Passed this yesterday, just off of Green 37, a bit north of Statue Mile 930.


----------



## artbyjody (Jan 4, 2008)

It just shows one can HEEL looking good while grounded??? Like the paint job... Is that a Tatayana??? hmm reward???


----------



## TSOJOURNER (Dec 16, 1999)

That would be called a bad day.


----------



## chucklesR (Sep 17, 2007)

On a positive note it looks like their laundry is dry. Wonder why they haven't brought it in yet.


----------



## TrueBlue (Oct 11, 2004)

Did they abandon ship? It's very disconcerting to see a cruising boat's head-sail beat itself to shreds.


----------



## sailortjk1 (Dec 20, 2005)

Is that boat outside or inside of the channel?
I hear that even inside of the channel things can go wrong. From the photos you can't really tell, but he looks to be outside of it. Stick to the middle and keep a close look on that depth sounder John.


----------



## TrueBlue (Oct 11, 2004)

John,
Call it curiosity or a deep concern for the safety of other boaters, but I would have dropped sail and motored a bit closer to see if anyone was on board - watching depth of course.

It is difficult to imagine any boat owner would just let his sail flog like that - they could have been hurt down below, or simply abandoned ship.


----------



## capttb (Dec 13, 2003)

I don't think I'd want to get any closer to a grounded vessel then they already are, would contact whatever the local authority (CG, HP, PD whoever) to see if they were aware of the vessel aground. If there is a way to put your own boat in a position of safety, ( other crew to heave to, anchor) and you can investigate by dink, maybe. They took the time to put sail covers on, but didn't secure the jib, it's just a jib, it's already trash, not worth you risking anything even tho' it's hard for a sailor to ignore a flogging sail.


----------



## cardiacpaul (Jun 20, 2006)

how long before I can start salvage, hmmm?


----------



## Cruisingdad (Jul 21, 2006)

Where is green 37? That looks like S Florida.

I will tell you that in S FL you can go from 7 feet to ankle deep in moments. It is not well marked in many places and the brackish water makes it difficult (impossible) to distinguish.

I have never been that hard aground, but I have sure spent many an hours waiting for the tide.

- CD


----------



## chucklesR (Sep 17, 2007)

Don't at least 30% of ya'll need to be saying 'mind your business' or some such nonsense?

Moderator, feel free to delete this post.


----------



## PorFin (Sep 10, 2007)

TrueBlue said:


> It is difficult to imagine any boat owner would just let his sail flog like that - they could have been hurt down below, or simply abandoned ship.


TB -- It looks like she's got a roller on the headsail. Could be that they did a very poor job of securing the furling line when they left the boat.


----------



## TrueBlue (Oct 11, 2004)

Yep, that's what I assumed - and a logical conclusion. But, could she not have also drifted onto that sandbar, after the skipper lost control while sailing by jib only? May even be unconscious on the cockpit floor.

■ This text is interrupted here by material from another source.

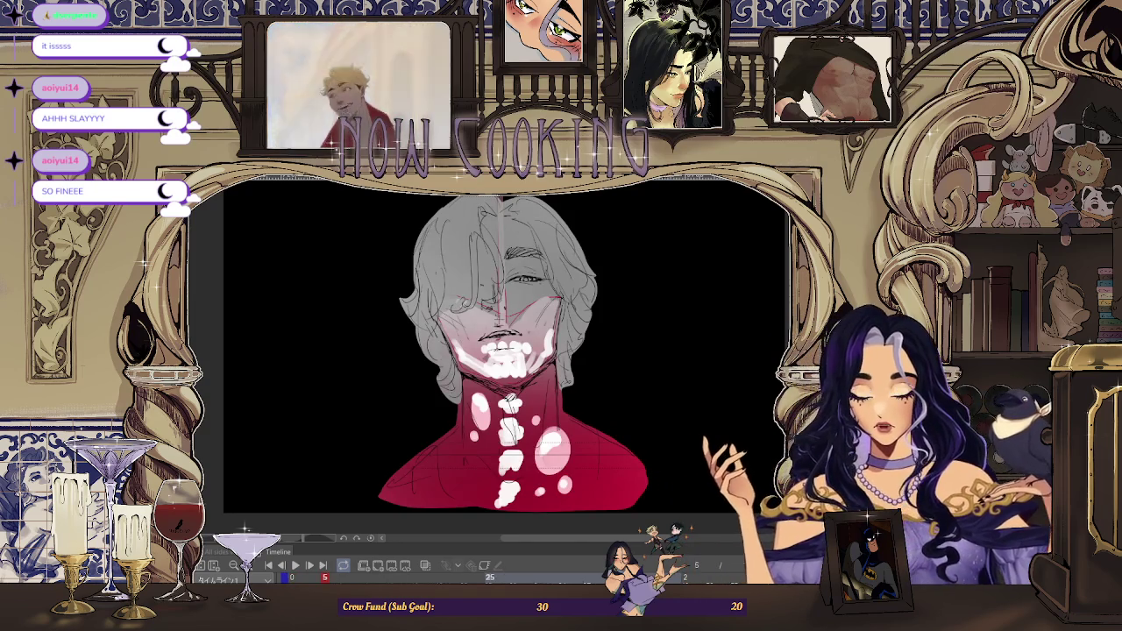
View the drawing on timeline frame 25, then step to the next frame
left_click(489, 577)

Of course this scenario is unlikely, but the possibility is still there.


----------



## PBzeer (Nov 11, 2002)

As bad as the sail was flogged, and with no signs of habitation, I figured it had been sitting there awhile. There were other boats anchored just before there, as well as some houses. I (right or wrongly) assumed any help would have already have been given. You could see it shoaling up to the boat from out in the channel.


----------



## capttb (Dec 13, 2003)

I agree John, unless I saw something to indicate otherwise I'd stay mid-channel and take a few photos in passing.


----------



## johnshasteen (Aug 9, 2002)

Looks like they just waded ashore and went for help.


----------



## ebs001 (May 8, 2006)

I passed that boat a few days ago and I think I saw it on my way south last November, although I don't think the headsail was shedded at that time. I am just amazed that people seem to walk away from these boats. BTW, PB, where are you now? I'm in St. Augustine. PM me if your close.


----------



## tdw (Oct 2, 2006)

Maybe it was just poor securing of the furled genoa, as mentioned, but it does seem a tad odd eh ? The main and mizzen are all bedded down and tucked in neatly which makes it seem even stranger.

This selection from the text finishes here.